> Exercise aim
A stretch of the entries below is to be set down exactly, running from the line with "## Database Schema" through the line with "ответе** список файлов", both included, and no other line.
━━ Supplied records ━━
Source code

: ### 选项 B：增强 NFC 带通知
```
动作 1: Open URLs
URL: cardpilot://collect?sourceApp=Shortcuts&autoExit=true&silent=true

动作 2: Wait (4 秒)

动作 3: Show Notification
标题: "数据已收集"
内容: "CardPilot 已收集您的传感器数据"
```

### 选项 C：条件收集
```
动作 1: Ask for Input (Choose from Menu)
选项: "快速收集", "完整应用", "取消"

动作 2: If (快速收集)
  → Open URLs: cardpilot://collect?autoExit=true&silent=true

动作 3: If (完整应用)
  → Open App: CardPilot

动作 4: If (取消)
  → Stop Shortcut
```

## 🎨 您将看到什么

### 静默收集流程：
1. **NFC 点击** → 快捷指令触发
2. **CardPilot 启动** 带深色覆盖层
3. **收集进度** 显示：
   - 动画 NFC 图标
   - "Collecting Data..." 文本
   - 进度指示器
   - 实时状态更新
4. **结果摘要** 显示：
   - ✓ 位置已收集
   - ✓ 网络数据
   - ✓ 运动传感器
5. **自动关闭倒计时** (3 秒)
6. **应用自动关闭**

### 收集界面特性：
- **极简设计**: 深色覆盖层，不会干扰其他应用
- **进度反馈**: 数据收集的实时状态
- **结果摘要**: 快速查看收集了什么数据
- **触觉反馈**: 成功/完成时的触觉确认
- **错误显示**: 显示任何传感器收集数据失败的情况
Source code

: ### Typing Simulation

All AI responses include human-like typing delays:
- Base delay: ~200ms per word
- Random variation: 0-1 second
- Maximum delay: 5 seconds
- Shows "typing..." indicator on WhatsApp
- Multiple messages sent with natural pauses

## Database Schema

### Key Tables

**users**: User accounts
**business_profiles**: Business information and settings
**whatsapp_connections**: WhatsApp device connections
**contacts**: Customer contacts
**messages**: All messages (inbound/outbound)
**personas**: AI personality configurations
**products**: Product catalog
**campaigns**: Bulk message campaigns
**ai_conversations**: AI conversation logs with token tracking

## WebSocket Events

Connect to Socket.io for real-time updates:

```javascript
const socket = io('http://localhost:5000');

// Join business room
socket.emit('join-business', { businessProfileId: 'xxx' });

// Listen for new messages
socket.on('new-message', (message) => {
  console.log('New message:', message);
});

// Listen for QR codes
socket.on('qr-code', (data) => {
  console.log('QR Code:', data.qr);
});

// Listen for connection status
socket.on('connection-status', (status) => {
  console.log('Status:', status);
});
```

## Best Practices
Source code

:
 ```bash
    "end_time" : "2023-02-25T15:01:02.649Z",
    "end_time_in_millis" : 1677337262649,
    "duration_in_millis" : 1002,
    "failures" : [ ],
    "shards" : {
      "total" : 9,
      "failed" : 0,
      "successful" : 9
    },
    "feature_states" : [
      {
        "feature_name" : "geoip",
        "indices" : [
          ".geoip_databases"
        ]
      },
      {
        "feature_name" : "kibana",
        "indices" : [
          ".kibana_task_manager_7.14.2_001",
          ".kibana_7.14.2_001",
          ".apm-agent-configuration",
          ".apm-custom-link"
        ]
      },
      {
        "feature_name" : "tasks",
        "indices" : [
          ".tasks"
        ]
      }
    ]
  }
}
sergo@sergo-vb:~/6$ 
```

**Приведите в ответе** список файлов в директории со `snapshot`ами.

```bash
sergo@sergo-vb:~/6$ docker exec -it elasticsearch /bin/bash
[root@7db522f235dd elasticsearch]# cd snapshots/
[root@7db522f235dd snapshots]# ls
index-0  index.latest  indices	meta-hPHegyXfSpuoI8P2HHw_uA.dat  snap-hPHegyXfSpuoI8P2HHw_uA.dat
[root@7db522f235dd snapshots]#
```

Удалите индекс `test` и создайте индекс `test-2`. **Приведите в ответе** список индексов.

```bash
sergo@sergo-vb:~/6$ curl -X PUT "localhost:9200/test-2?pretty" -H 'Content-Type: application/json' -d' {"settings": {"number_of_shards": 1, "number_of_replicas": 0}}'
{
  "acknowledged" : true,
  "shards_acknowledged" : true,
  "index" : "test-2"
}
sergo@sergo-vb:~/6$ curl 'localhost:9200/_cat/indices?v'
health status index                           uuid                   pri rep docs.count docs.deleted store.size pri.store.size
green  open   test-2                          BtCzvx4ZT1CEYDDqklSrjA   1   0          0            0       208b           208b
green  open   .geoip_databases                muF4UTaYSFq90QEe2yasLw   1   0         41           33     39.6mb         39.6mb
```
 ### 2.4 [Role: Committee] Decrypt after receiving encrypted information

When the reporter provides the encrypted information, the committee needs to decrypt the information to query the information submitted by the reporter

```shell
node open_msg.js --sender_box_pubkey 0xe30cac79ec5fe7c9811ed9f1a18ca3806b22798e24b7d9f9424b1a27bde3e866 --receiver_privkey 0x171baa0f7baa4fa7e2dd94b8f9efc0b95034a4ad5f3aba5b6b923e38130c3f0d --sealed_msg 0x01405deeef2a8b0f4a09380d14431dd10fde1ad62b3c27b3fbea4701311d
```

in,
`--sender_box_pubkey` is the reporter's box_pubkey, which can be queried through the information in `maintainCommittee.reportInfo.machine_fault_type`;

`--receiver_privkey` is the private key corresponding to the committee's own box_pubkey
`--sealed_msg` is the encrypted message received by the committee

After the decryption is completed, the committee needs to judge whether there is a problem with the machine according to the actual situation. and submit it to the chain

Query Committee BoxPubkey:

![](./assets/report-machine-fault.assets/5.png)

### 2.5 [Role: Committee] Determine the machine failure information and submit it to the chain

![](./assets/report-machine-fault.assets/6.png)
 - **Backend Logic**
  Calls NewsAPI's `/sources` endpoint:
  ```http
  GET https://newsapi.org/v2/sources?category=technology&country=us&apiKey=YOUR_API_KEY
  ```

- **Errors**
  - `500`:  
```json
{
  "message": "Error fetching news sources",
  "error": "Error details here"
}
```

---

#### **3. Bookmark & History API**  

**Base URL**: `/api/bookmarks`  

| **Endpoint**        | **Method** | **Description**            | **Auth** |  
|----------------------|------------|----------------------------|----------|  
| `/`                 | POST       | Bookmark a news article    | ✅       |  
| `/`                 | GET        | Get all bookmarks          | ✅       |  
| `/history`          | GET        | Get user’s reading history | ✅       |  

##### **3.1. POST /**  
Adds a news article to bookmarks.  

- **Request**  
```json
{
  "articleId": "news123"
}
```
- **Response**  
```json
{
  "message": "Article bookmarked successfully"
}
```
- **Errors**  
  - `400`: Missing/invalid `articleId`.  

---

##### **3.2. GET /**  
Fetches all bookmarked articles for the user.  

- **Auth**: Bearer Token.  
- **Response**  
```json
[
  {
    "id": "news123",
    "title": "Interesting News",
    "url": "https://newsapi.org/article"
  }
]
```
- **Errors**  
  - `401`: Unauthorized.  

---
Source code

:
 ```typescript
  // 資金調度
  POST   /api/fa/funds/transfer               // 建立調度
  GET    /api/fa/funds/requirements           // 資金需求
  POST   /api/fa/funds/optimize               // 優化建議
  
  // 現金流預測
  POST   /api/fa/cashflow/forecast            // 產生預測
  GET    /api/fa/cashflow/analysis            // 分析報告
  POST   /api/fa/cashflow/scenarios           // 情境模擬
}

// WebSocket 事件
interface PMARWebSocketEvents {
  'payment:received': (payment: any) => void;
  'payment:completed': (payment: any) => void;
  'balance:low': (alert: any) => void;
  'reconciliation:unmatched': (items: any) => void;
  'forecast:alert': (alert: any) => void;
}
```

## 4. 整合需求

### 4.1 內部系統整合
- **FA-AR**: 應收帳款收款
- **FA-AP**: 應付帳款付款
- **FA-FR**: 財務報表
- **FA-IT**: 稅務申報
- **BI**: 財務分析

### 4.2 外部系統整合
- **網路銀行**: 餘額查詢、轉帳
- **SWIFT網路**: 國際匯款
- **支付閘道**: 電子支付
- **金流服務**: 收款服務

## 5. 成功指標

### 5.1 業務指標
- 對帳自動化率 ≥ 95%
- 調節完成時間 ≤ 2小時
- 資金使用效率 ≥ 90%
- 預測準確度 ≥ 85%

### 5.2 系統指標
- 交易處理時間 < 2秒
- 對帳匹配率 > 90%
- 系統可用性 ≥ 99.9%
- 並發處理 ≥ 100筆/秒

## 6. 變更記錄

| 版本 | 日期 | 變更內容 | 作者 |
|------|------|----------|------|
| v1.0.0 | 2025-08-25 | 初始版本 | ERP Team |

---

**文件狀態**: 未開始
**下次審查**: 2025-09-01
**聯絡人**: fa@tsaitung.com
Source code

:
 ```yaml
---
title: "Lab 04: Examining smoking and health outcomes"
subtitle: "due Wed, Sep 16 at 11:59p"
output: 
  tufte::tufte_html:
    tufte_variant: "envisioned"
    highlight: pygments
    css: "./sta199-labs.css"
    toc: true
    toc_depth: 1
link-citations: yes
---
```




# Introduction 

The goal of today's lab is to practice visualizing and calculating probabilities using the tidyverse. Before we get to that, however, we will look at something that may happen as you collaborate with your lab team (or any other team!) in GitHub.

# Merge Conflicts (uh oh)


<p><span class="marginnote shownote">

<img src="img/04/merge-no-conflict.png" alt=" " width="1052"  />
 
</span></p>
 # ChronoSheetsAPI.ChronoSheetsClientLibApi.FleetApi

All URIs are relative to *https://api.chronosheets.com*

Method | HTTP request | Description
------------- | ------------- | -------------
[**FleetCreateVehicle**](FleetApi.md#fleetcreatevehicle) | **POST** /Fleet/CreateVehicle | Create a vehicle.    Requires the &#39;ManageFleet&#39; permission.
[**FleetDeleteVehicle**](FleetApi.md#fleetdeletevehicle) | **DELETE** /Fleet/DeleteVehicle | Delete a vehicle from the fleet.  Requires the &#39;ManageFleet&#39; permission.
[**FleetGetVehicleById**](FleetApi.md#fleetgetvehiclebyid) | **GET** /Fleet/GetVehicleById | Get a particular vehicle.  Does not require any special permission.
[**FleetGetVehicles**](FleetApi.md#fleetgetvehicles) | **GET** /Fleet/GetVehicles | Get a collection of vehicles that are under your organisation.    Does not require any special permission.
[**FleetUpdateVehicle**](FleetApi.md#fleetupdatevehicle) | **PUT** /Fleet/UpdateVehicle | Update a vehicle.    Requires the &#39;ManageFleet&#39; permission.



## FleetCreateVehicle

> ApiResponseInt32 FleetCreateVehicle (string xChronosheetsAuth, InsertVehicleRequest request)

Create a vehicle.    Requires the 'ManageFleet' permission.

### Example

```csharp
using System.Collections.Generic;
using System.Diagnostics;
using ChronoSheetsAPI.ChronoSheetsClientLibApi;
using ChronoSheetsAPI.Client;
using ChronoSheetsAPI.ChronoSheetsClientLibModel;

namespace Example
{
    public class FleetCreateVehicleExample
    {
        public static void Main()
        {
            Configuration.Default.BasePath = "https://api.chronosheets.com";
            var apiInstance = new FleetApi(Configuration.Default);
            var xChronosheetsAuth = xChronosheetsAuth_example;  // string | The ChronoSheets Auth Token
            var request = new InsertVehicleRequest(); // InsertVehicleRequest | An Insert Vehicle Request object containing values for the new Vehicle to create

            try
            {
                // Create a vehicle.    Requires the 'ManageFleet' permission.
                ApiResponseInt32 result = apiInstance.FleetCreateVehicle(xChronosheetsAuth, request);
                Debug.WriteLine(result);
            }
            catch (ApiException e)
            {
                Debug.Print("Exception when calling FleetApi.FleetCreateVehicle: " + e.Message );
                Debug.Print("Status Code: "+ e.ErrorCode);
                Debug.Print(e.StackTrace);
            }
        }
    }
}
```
━━━
> Written answer
## Database Schema

### Key Tables

**users**: User accounts
**business_profiles**: Business information and settings
**whatsapp_connections**: WhatsApp device connections
**contacts**: Customer contacts
**messages**: All messages (inbound/outbound)
**personas**: AI personality configurations
**products**: Product catalog
**campaigns**: Bulk message campaigns
**ai_conversations**: AI conversation logs with token tracking

## WebSocket Events

Connect to Socket.io for real-time updates:

```javascript
const socket = io('http://localhost:5000');

// Join business room
socket.emit('join-business', { businessProfileId: 'xxx' });

// Listen for new messages
socket.on('new-message', (message) => {
  console.log('New message:', message);
});

// Listen for QR codes
socket.on('qr-code', (data) => {
  console.log('QR Code:', data.qr);
});

// Listen for connection status
socket.on('connection-status', (status) => {
  console.log('Status:', status);
});
```

## Best Practices
Source code

:
 ```bash
    "end_time" : "2023-02-25T15:01:02.649Z",
    "end_time_in_millis" : 1677337262649,
    "duration_in_millis" : 1002,
    "failures" : [ ],
    "shards" : {
      "total" : 9,
      "failed" : 0,
      "successful" : 9
    },
    "feature_states" : [
      {
        "feature_name" : "geoip",
        "indices" : [
          ".geoip_databases"
        ]
      },
      {
        "feature_name" : "kibana",
        "indices" : [
          ".kibana_task_manager_7.14.2_001",
          ".kibana_7.14.2_001",
          ".apm-agent-configuration",
          ".apm-custom-link"
        ]
      },
      {
        "feature_name" : "tasks",
        "indices" : [
          ".tasks"
        ]
      }
    ]
  }
}
sergo@sergo-vb:~/6$ 
```

**Приведите в ответе** список файлов в директории со `snapshot`ами.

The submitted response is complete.